The area under the curve is made of rectangles and triangles and is equal to100 newton second. [Note that Ns is the same as kg ms^–1].

The velocity of the particle after 10 s = (100 kg ms^–1)/2 kg = 50 ms^–1

(2) An object of mass 5 kg is attached to the hook of a spring balance and the balance is suspended vertically from the roof of a lift. The reading on the spring balance when the lift is going up with with an acceleration of 0.25 ms^–2 is (g = 10 ms^–2)

(a) 51.25 N

(b) 48.75 N

(c) 52.75 N

(d) 47.25 N

(e) 55 N

The weight of a body of mass ‘m’ in a lift can be remembered as m(g-a) in all situations if you apply the proper sign to the acceleration ‘a’ of the lift. The acceleration due to gravity ‘g’ always acts vertically downwards and its sign is to be taken as positive. Since the lift is moving upwards the sign of its acceleration is negative so that the weight of the object as indicated by the spring balance is m[g-(-a)] = m(g+ a) = 5×10.25 = 51.25 N.

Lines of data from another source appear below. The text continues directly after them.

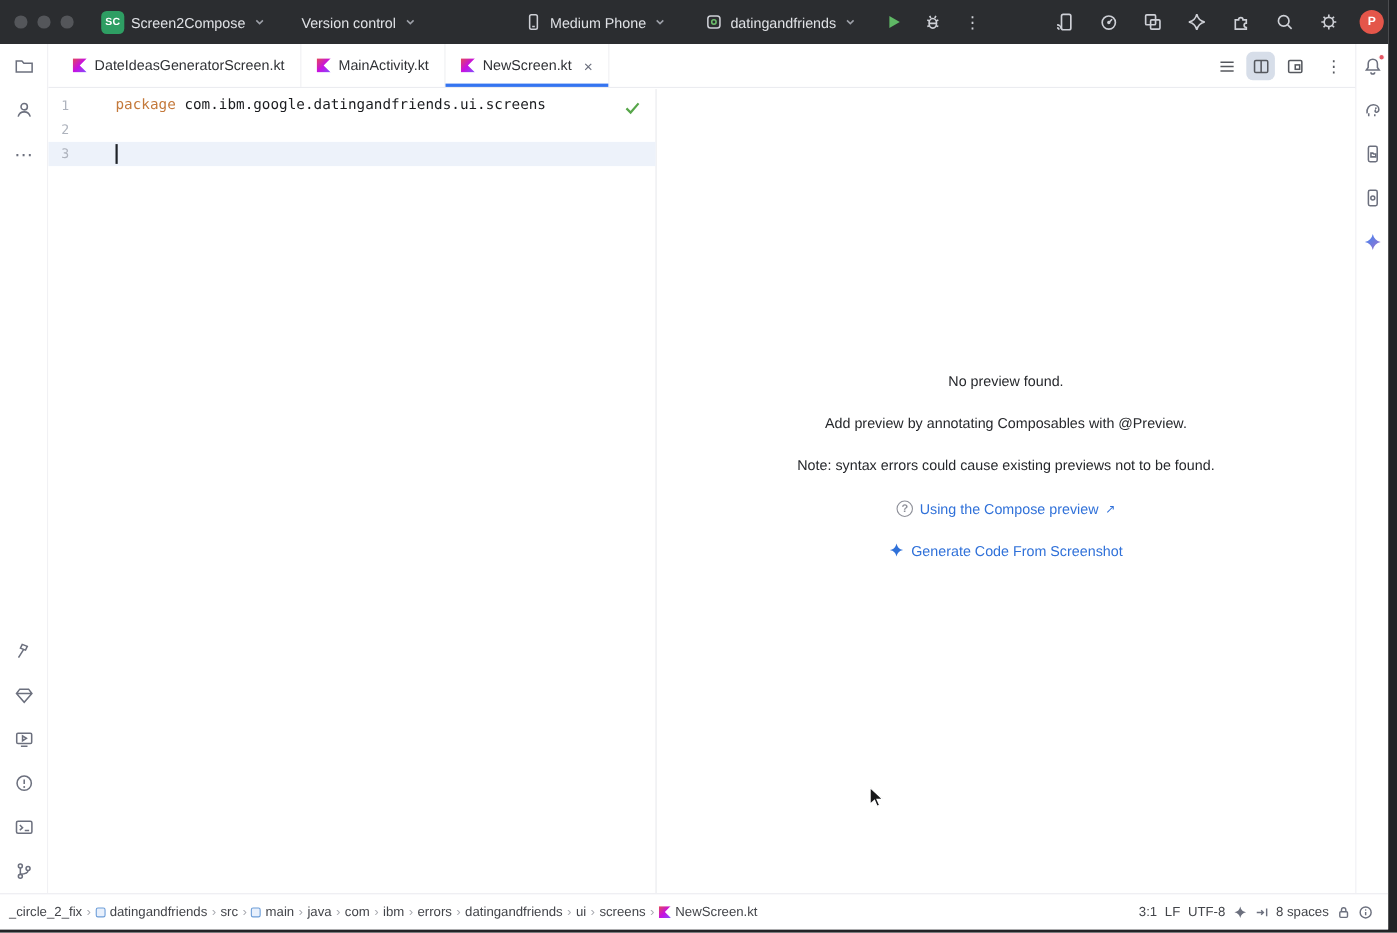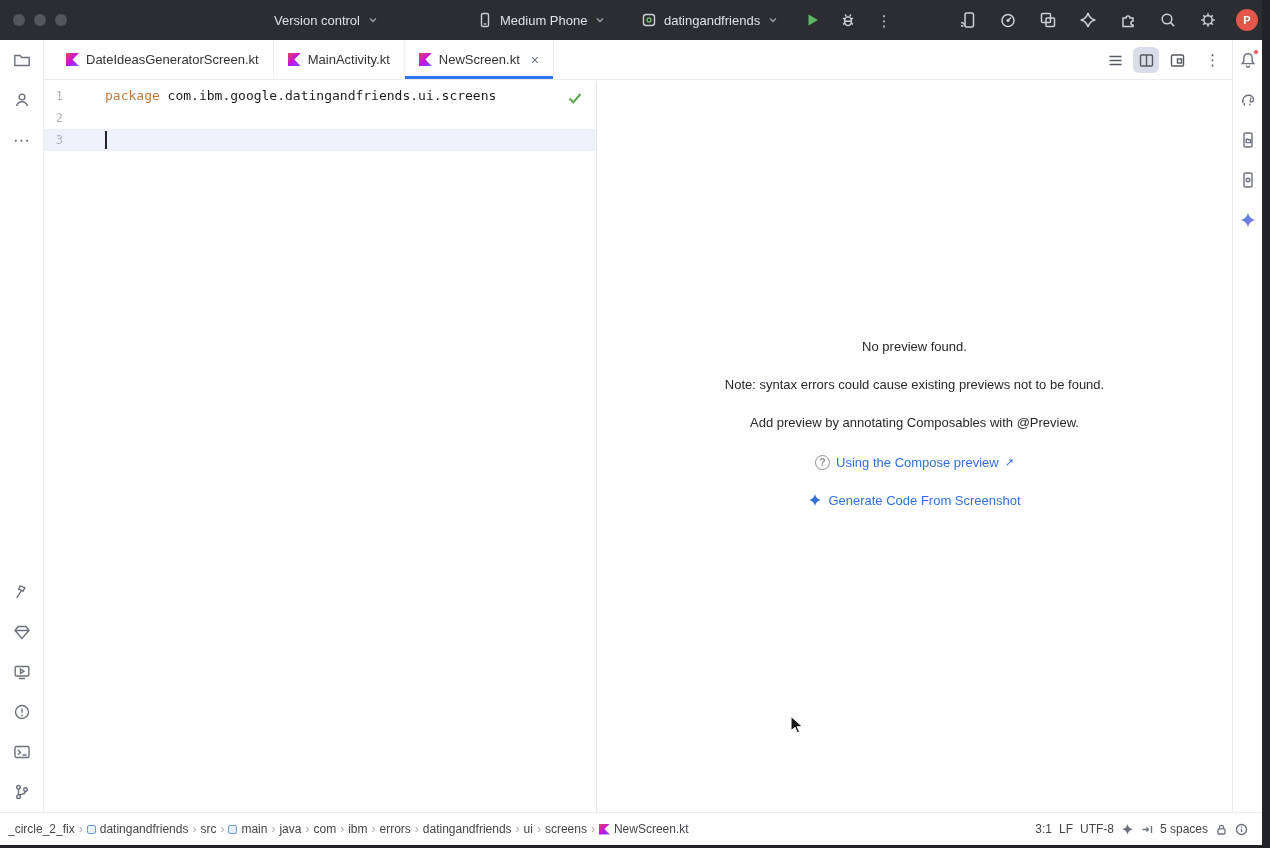"SC" div.tb-widget { html: none -> <div> <span>SC</span> <span>Screen2Compose</span> <svg> <path></path> </svg> </div> }
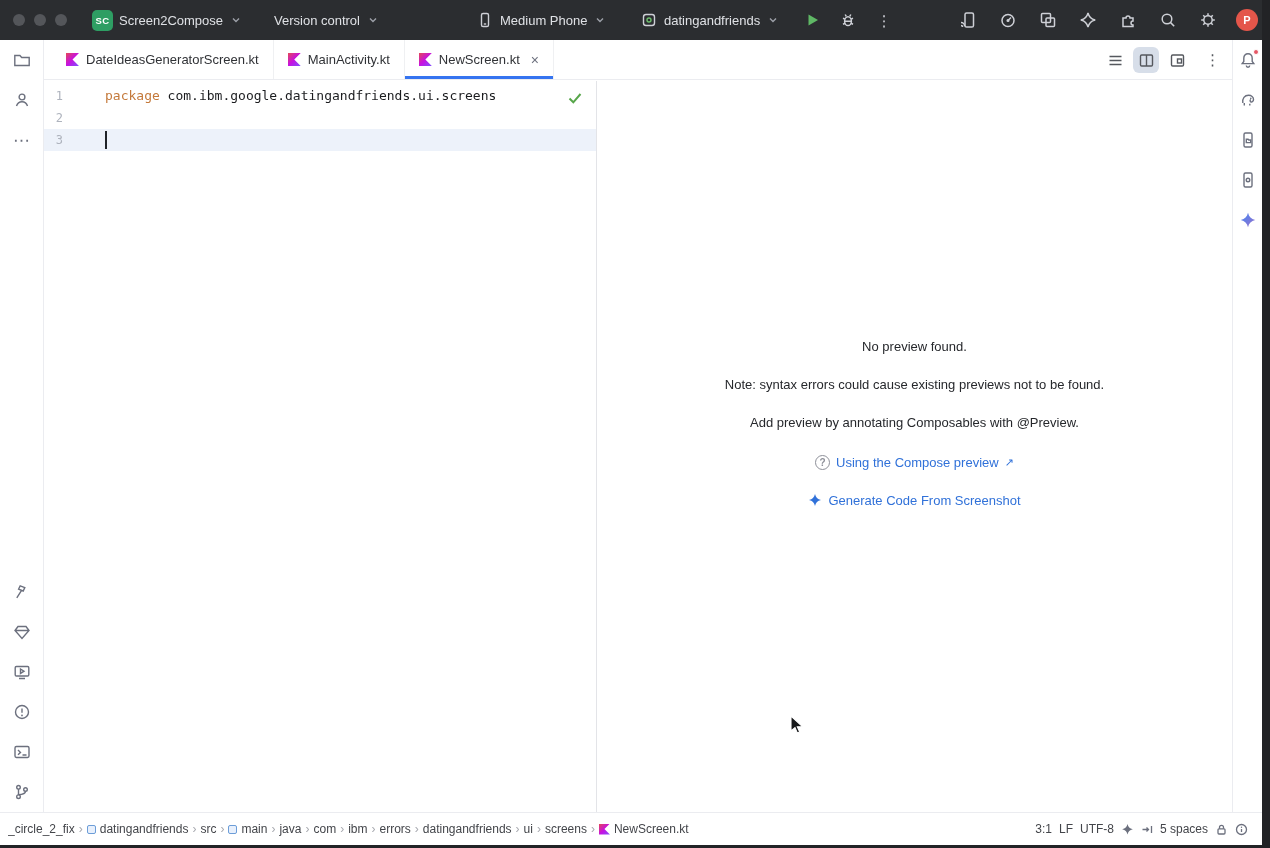"Note: syntax errors could cause" div.pv-line { order: before "Add preview by annotating Composables" -> after "Add preview by annotating Composables" }
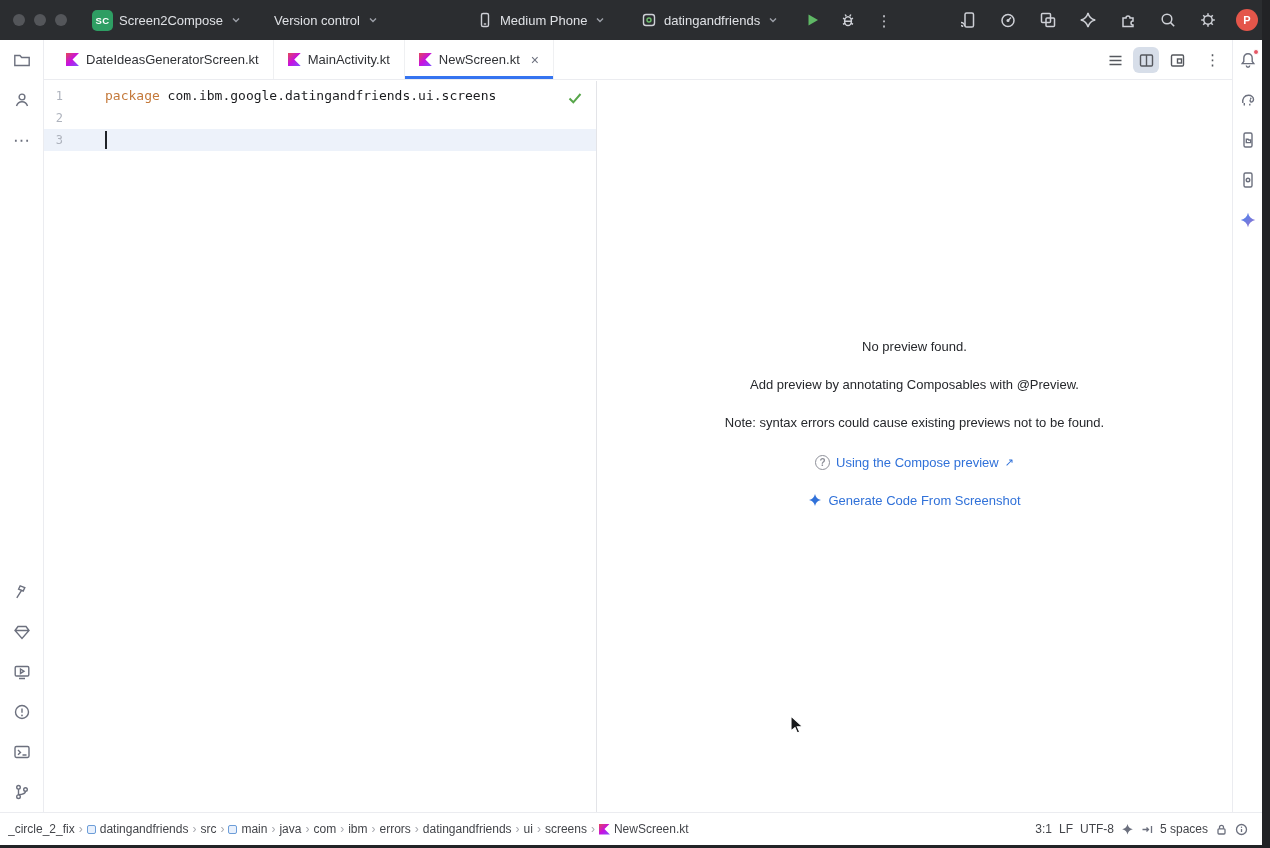"5 spaces" span { text: 5 -> 8 }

(3) A bullet of mass 0.05 kg moving with a speed of 80 ms^–1 enters a wooden block and is stopped after a distance of 0.4 m. The average resistance force exerted by the block on the bullet is

(a) 300 N

(b) 20 N

(c) 400 N

(d) 40 N

(e) 200 N

The bullet is retarded within the wooden block. The retardation is given by the usual equation of uniformly accelerated motion, v² = u² + 2as. Here v = 0, u = 80 ms^–1 and s = 0.4 m.

Therefore, 0 = 80² + 2a×0.4 from which a = – 8000 ms^–2

The retardation is 8000 ms^–2 and the resistance force exerted by the wooden block is 0.05×8000 = 400 N.